Des experts indépendants des Nations Unies en matière de droits de l'homme ont mis en garde contre l'augmentation des violences perpétrées par les colons israéliens dans le territoire palestinien occupé, y compris à Jérusalem-Est, ce qui entraîne de nouveaux déplacements de populations palestiniennes, selon un rapport de l'ONU Info.
Le groupe de 13 rapporteurs spéciaux nommés par le Conseil des droits de l'homme a indiqué qu'au moins 13 Palestiniens ont été tués et près de 500 blessés au cours des cinq premiers mois de l'année. Ils ont souligné que les communautés de la zone C de Cisjordanie sont confrontées à des risques accrus, notamment l'expansion des colonies. Des régions comme la vallée du Jourdain et les collines du sud d'Hébron ont été identifiées comme étant particulièrement menacées.
Umm al-Kheir, une communauté située dans les collines du sud d'Hébron, a été spécifiquement mentionnée par les experts comme subissant des raids, des démolitions et des dommages répétés à ses infrastructures, ainsi que des restrictions accrues d'accès à la terre et aux services essentiels. Ces facteurs contribuent à accroître les risques de déplacement pour les habitants.
Les experts ont exhorté Israël à cesser son soutien aux colonies et aux violences perpétrées par les colons, et ont insisté sur la nécessité de traduire en justice les auteurs d'attaques. Ils ont également appelé à des mesures plus strictes pour protéger les communautés palestiniennes et garantir le retour en toute sécurité des personnes déplacées.

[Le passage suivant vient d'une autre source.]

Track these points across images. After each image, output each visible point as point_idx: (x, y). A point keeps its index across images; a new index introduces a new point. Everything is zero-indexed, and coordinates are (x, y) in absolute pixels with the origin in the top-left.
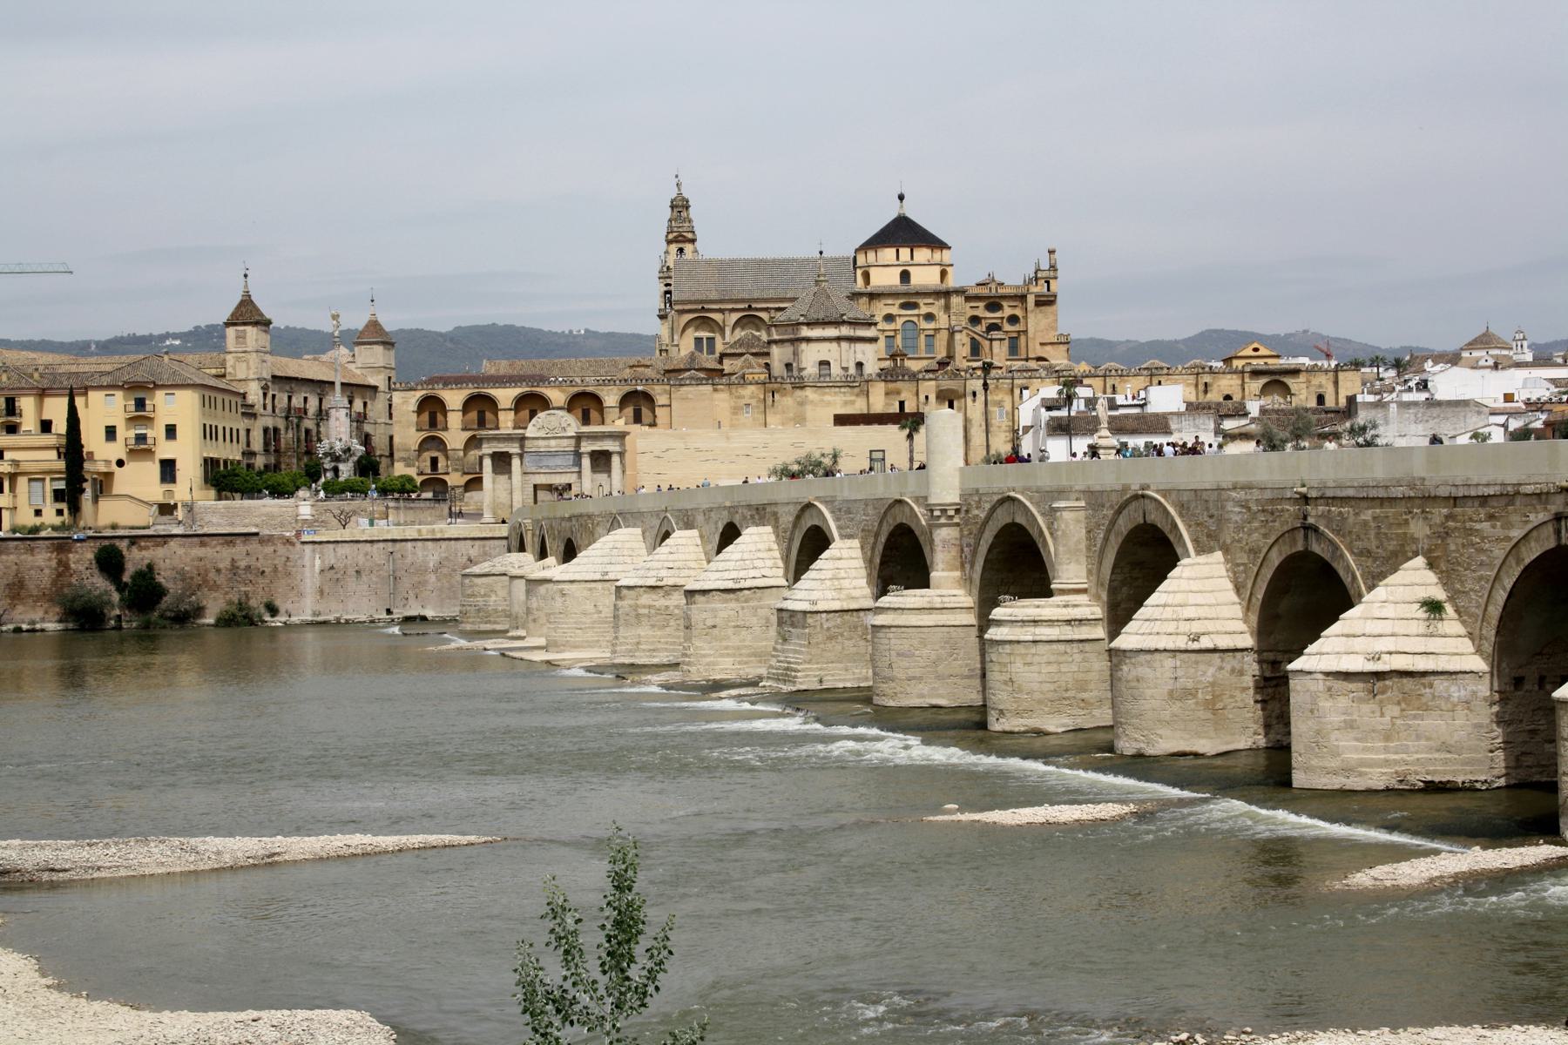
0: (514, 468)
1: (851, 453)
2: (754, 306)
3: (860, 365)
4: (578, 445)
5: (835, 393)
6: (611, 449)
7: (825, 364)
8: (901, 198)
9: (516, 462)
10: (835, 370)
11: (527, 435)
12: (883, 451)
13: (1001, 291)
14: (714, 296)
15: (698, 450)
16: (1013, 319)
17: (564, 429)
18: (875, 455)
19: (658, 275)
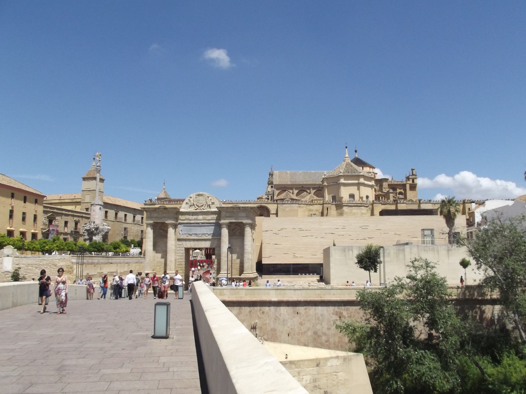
0: (169, 235)
1: (398, 233)
2: (304, 187)
3: (367, 197)
4: (219, 219)
5: (358, 209)
6: (244, 221)
7: (352, 196)
8: (356, 151)
9: (171, 231)
10: (357, 198)
11: (182, 210)
12: (432, 230)
13: (395, 183)
14: (289, 183)
15: (301, 230)
16: (400, 193)
17: (209, 206)
18: (426, 233)
19: (265, 193)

Par ailleurs, le Secrétaire général de l'ONU s'est adressé au Conseil économique et social, soulignant les réformes du système onusien de développement qui ont permis d'améliorer la cohérence, la responsabilisation et l'adéquation aux priorités nationales. Il a toutefois averti que la diminution des financements menace de compromettre ces progrès.
Dans un contexte de conflit persistant, l'UNRWA a signalé une intensification des activités militaires à Gaza, entraînant une augmentation du nombre de victimes et de déplacements de population. Des habitants comme Ahmed Talal, vivant à proximité des zones contrôlées par Israël, ont décrit des échanges de tirs nourris et des déplacements répétés, les plongeant parfois dans de longues périodes de sans-abrisme.